Stored records:
- - -

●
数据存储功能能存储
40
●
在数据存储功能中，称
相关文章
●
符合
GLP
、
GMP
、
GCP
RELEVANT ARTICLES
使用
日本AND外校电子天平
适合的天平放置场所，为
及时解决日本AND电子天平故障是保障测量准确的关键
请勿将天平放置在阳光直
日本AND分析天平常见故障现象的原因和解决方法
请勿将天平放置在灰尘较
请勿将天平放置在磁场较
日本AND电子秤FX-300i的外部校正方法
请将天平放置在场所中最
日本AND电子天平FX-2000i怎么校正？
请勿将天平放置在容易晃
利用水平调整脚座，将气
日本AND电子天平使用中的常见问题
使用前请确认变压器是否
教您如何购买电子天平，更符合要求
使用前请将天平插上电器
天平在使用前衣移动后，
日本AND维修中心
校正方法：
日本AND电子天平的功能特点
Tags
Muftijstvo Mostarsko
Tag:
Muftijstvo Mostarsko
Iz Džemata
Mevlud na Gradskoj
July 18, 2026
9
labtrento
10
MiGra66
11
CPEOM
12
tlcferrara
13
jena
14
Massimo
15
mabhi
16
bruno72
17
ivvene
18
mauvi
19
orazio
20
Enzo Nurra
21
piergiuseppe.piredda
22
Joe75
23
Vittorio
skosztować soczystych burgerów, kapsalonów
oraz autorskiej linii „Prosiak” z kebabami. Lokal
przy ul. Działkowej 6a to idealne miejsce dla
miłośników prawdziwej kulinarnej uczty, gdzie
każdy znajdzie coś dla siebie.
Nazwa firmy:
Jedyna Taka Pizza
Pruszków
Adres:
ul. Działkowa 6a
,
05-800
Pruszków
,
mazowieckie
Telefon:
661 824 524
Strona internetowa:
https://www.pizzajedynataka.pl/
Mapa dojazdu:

- - -

Begin with the line above that has "日本AND电子天平的功能特点" and continue through the line that has "oraz autorskiej linii", setting each one down exactly. Stop there.

日本AND电子天平的功能特点
Tags
Muftijstvo Mostarsko
Tag:
Muftijstvo Mostarsko
Iz Džemata
Mevlud na Gradskoj
July 18, 2026
9
labtrento
10
MiGra66
11
CPEOM
12
tlcferrara
13
jena
14
Massimo
15
mabhi
16
bruno72
17
ivvene
18
mauvi
19
orazio
20
Enzo Nurra
21
piergiuseppe.piredda
22
Joe75
23
Vittorio
skosztować soczystych burgerów, kapsalonów
oraz autorskiej linii „Prosiak” z kebabami. Lokal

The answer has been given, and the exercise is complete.